I play banjo in an old cotton-picking style – real smooth, real quiet. There’s not a lot of fancy licks.
Abner Jay est un de ces héros oubliés de la musique. Ok, il en existe des milliers et vous avez sûrement les vôtres, de ces groupes ultra obscurs dont tout l’intérêt pour vous est d’être obscur : si vous êtes deux à connaître, c’est déjà beaucoup trop.
Mais Jay c’est autre chose, Jay c’est l’Histoire. The last working Southern black minstrel.
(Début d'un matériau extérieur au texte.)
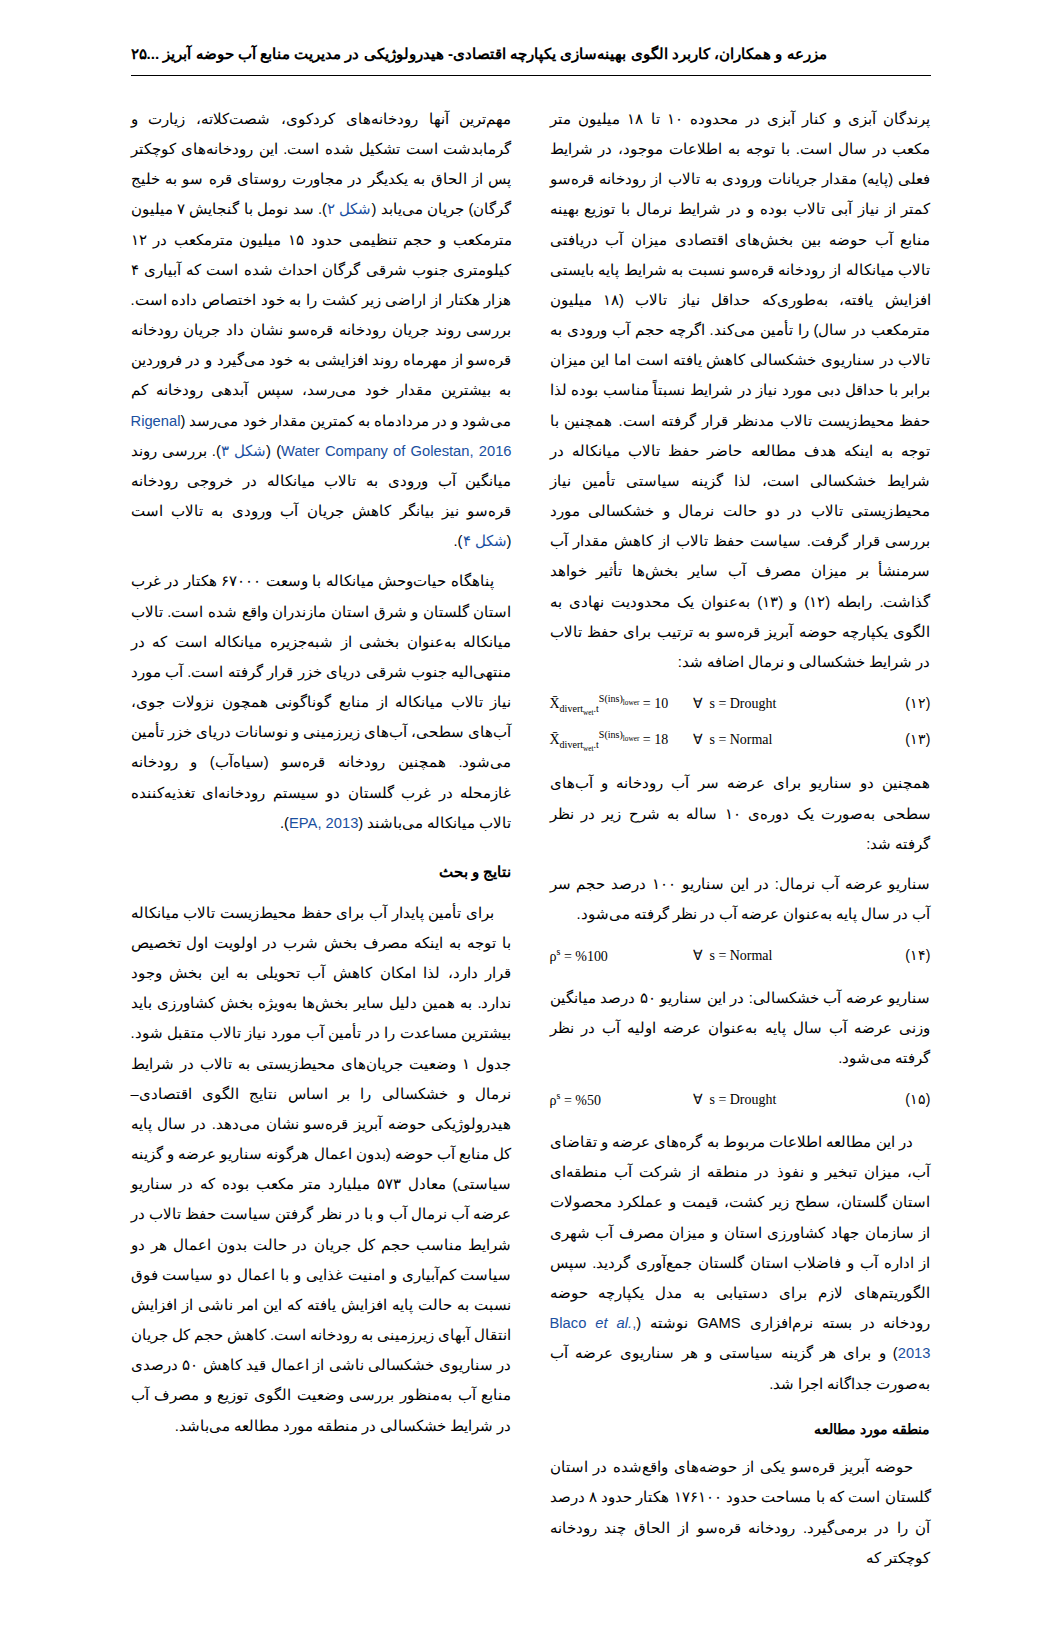۲۵ مزرعه و همکاران، کاربرد الگوی بهینه‌سازی یکپارچه اقتصادی- هیدرولوژیکی در مدیریت منابع آب حوضه آبریز ...
پرندگان آبزی و کنار آبزی در محدوده ۱۰ تا ۱۸ میلیون متر مکعب در سال است. با توجه به اطلاعات موجود، در شرایط فعلی (پایه) مقدار جریانات ورودی به تالاب از رودخانه قره‌سو کمتر از نیاز آبی تالاب بوده و در شرایط نرمال با توزیع بهینه منابع آب حوضه بین بخش‌های اقتصادی میزان آب دریافتی تالاب میانکاله از رودخانه قره‌سو نسبت به شرایط پایه بایستی افزایش یافته، به‌طوری‌که حداقل نیاز تالاب (۱۸ میلیون مترمکعب در سال) را تأمین می‌کند. اگرچه حجم آب ورودی به تالاب در سناریوی خشکسالی کاهش یافته است اما این میزان برابر با حداقل دبی مورد نیاز در شرایط نسبتاً مناسب بوده لذا حفظ محیط‌زیست تالاب مدنظر قرار گرفته است. همچنین با توجه به اینکه هدف مطالعه حاضر حفظ تالاب میانکاله در شرایط خشکسالی است، لذا گزینه سیاستی تأمین نیاز محیط‌زیستی تالاب در دو حالت نرمال و خشکسالی مورد بررسی قرار گرفت. سیاست حفظ تالاب از کاهش مقدار آب سرمنشأ بر میزان مصرف آب سایر بخش‌ها تأثیر خواهد گذاشت. رابطه (۱۲) و (۱۳) به‌عنوان یک محدودیت نهادی به الگوی یکپارچه حوضه آبریز قره‌سو به ترتیب برای حفظ تالاب در شرایط خشکسالی و نرمال اضافه شد:
| (۱۲) | ∀ s = Drought | X̄ divert wet .t S(ins) lower = 10 |
| (۱۳) | ∀ s = Normal | X̄ divert wet .t S(ins) lower = 18 |
همچنین دو سناریو برای عرضه سر آب رودخانه و آب‌های سطحی به‌صورت یک دوره‌ی ۱۰ ساله به شرح زیر در نظر گرفته شد:
سناریو عرضه آب نرمال: در این سناریو ۱۰۰ درصد حجم سر آب در سال پایه به‌عنوان عرضه آب در نظر گرفته می‌شود.
| (۱۴) | ∀ s = Normal | ρ s = %100 |
سناریو عرضه آب خشکسالی: در این سناریو ۵۰ درصد میانگین وزنی عرضه آب سال پایه به‌عنوان عرضه اولیه آب در نظر گرفته می‌شود.
| (۱۵) | ∀ s = Drought | ρ s = %50 |
در این مطالعه اطلاعات مربوط به گره‌های عرضه و تقاضای آب، میزان تبخیر و نفوذ در منطقه از شرکت آب منطقه‌ای استان گلستان، سطح زیر کشت، قیمت و عملکرد محصولات از سازمان جهاد کشاورزی استان و میزان مصرف آب شهری از اداره آب و فاضلاب استان گلستان جمع‌آوری گردید. سپس الگوریتم‌های لازم برای دستیابی به مدل یکپارچه حوضه رودخانه در بسته نرم‌افزاری GAMS نوشته (Blaco et al., 2013) و برای هر گزینه سیاستی و هر سناریوی عرضه آب به‌صورت جداگانه اجرا شد.
منطقه مورد مطالعه
حوضه آبریز قره‌سو یکی از حوضه‌های واقع‌شده در استان گلستان است که با مساحت حدود ۱۷۶۱۰۰ هکتار حدود ۸ درصد آن را در برمی‌گیرد. رودخانه قره‌سو از الحاق چند رودخانه کوچکتر که
مهم‌ترین آنها رودخانه‌های کردکوی، شصت‌کلاته، زیارت و گرمابدشت است تشکیل شده است. این رودخانه‌های کوچکتر پس از الحاق به یکدیگر در مجاورت روستای قره سو به خلیج گرگان) جریان می‌یابد (شکل ۲). سد نومل با گنجایش ۷ میلیون مترمکعب و حجم تنظیمی حدود ۱۵ میلیون مترمکعب در ۱۲ کیلومتری جنوب شرقی گرگان احداث شده است که آبیاری ۴ هزار هکتار از اراضی زیر کشت را به خود اختصاص داده است. بررسی روند جریان رودخانه قره‌سو نشان داد جریان رودخانه قره‌سو از مهرماه روند افزایشی به خود می‌گیرد و در فروردین به بیشترین مقدار خود می‌رسد، سپس آبدهی رودخانه کم می‌شود و در مردادماه به کمترین مقدار خود می‌رسد (Rigenal Water Company of Golestan, 2016) (شکل ۳). بررسی روند میانگین آب ورودی به تالاب میانکاله در خروجی رودخانه قره‌سو نیز بیانگر کاهش جریان آب ورودی به تالاب است (شکل ۴).
پناهگاه حیات‌وحش میانکاله با وسعت ۶۷۰۰۰ هکتار در غرب استان گلستان و شرق استان مازندران واقع شده است. تالاب میانکاله به‌عنوان بخشی از شبه‌جزیره میانکاله است که در منتهی‌الیه جنوب شرقی دریای خزر قرار گرفته است. آب مورد نیاز تالاب میانکاله از منابع گوناگونی همچون نزولات جوی، آب‌های سطحی، آب‌های زیرزمینی و نوسانات دریای خزر تأمین می‌شود. همچنین رودخانه قره‌سو (سیاه‌آب) و رودخانه غازمحله در غرب گلستان دو سیستم رودخانه‌ای تغذیه‌کننده تالاب میانکاله می‌باشند (EPA, 2013).
نتایج و بحث
برای تأمین پایدار آب برای حفظ محیط‌زیست تالاب میانکاله با توجه به اینکه مصرف بخش شرب در اولویت اول تخصیص قرار دارد، لذا امکان کاهش آب تحویلی به این بخش وجود ندارد. به همین دلیل سایر بخش‌ها به‌ویژه بخش کشاورزی باید بیشترین مساعدت را در تأمین آب مورد نیاز تالاب متقبل شود. جدول ۱ وضعیت جریان‌های محیط‌زیستی به تالاب در شرایط نرمال و خشکسالی را بر اساس نتایج الگوی اقتصادی–هیدرولوژیکی حوضه آبریز قره‌سو نشان می‌دهد. در سال پایه کل منابع آب حوضه (بدون اعمال هرگونه سناریو عرضه و گزینه سیاستی) معادل ۵۷۳ میلیارد متر مکعب بوده که در سناریو عرضه آب نرمال آب و با در نظر گرفتن سیاست حفظ تالاب در شرایط مناسب حجم کل جریان در حالت بدون اعمال هر دو سیاست کم‌آبیاری و امنیت غذایی و با اعمال دو سیاست فوق نسبت به حالت پایه افزایش یافته که این امر ناشی از افزایش انتقال آبهای زیرزمینی به رودخانه است. کاهش حجم کل جریان در سناریوی خشکسالی ناشی از اعمال قید کاهش ۵۰ درصدی منابع آب به‌منظور بررسی وضعیت الگوی توزیع و مصرف آب در شرایط خشکسالی در منطقه مورد مطالعه می‌باشد.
La légende et les légendes.
Déjà, fils et petit-fils d’esclave, Abner Jay n’a jamais vraiment su quand il était né, son extrait de naissance étant parti en fumée dans un incendie et ni lui ni son père n’ont donc jamais pu en dire plus quant à son arrivée au monde. Il pariait sur 1921.
Où par contre, ça, il savait : Fitzgerald, Georgie, le Sud proverbialement accueillant pour les gens de couleur : Abner est fils et petit-fils d’esclave et c’est son grand-père qui lui apprend la maîtrise du banjo (et peut-être l’expression pisser dans un banjo…) ainsi qu’un grand nombre de chansons traditionnelles américaines du XIXè.
Jay intègre ensuite des troupes de minstrels : en 1932, il rejoint l’équipe du Silas Green Show à Atlanta (avec Bessie Smith notamment).
Il évoluera ensuite au sein des WMAZ Minstrels à Macon entre 1946 et 1956.
Après ces quelques dizaines d’années en groupe, Abner décide de continuer en solo. Il repart donc seul sur les routes du Sud tel un poor lonesome pas cowboy dans un mobile home aménagé pour se transformer en petite scène de concert et équipé de tout le matériel nécessaire.
Multi-instrumentiste de génie, son instrument fétiche est un long-necked à 6 cordes (batârdise de banjo qui aurait été conçu en 1748, si si, légué par son grand-père) et avec en plus de ça : harmonica, batterie et panoplie de bones ce qui renforce encore le côté traditionnel de sa musique – la coutume de bones player est quasiment éteinte aujourd’hui.
Alors oui, la musique d’Abner Jay est fille directe d’un répertoire, de codes et de techniques du passé, mais a accouché d’une modernité bien palpable : dépression, drogues, guerre du Vietnam font partie de ses thèmes. Si l’on écoute ses paroles.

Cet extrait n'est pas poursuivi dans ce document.